**Exercise details:** Copy every line of the data below word for word, leaving out the pictures.

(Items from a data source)
Start of Block

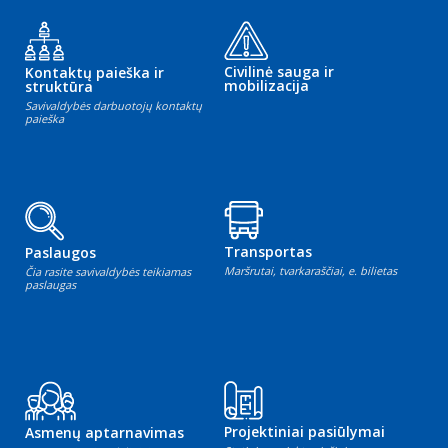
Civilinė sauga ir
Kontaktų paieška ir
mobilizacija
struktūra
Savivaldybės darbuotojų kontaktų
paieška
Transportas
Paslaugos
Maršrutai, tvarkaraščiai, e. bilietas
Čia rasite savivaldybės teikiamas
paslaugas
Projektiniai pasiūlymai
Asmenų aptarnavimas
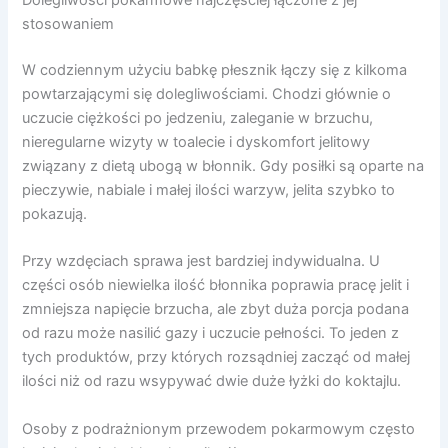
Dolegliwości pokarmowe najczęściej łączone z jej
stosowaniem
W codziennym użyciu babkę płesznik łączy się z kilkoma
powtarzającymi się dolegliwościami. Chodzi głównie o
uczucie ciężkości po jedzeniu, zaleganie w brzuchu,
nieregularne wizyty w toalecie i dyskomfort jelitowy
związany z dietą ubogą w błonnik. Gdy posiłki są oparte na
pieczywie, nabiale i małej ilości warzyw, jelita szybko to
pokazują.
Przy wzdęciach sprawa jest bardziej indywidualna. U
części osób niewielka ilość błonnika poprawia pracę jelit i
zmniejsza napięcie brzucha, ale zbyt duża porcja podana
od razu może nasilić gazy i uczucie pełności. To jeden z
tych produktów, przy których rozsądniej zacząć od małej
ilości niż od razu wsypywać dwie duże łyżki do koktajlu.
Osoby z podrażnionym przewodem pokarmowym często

End of Block

**Task solution:**
Civilinė sauga ir
Kontaktų paieška ir
mobilizacija
struktūra
Savivaldybės darbuotojų kontaktų
paieška
Transportas
Paslaugos
Maršrutai, tvarkaraščiai, e. bilietas
Čia rasite savivaldybės teikiamas
paslaugas
Projektiniai pasiūlymai
Asmenų aptarnavimas
Dolegliwości pokarmowe najczęściej łączone z jej
stosowaniem
W codziennym użyciu babkę płesznik łączy się z kilkoma
powtarzającymi się dolegliwościami. Chodzi głównie o
uczucie ciężkości po jedzeniu, zaleganie w brzuchu,
nieregularne wizyty w toalecie i dyskomfort jelitowy
związany z dietą ubogą w błonnik. Gdy posiłki są oparte na
pieczywie, nabiale i małej ilości warzyw, jelita szybko to
pokazują.
Przy wzdęciach sprawa jest bardziej indywidualna. U
części osób niewielka ilość błonnika poprawia pracę jelit i
zmniejsza napięcie brzucha, ale zbyt duża porcja podana
od razu może nasilić gazy i uczucie pełności. To jeden z
tych produktów, przy których rozsądniej zacząć od małej
ilości niż od razu wsypywać dwie duże łyżki do koktajlu.
Osoby z podrażnionym przewodem pokarmowym często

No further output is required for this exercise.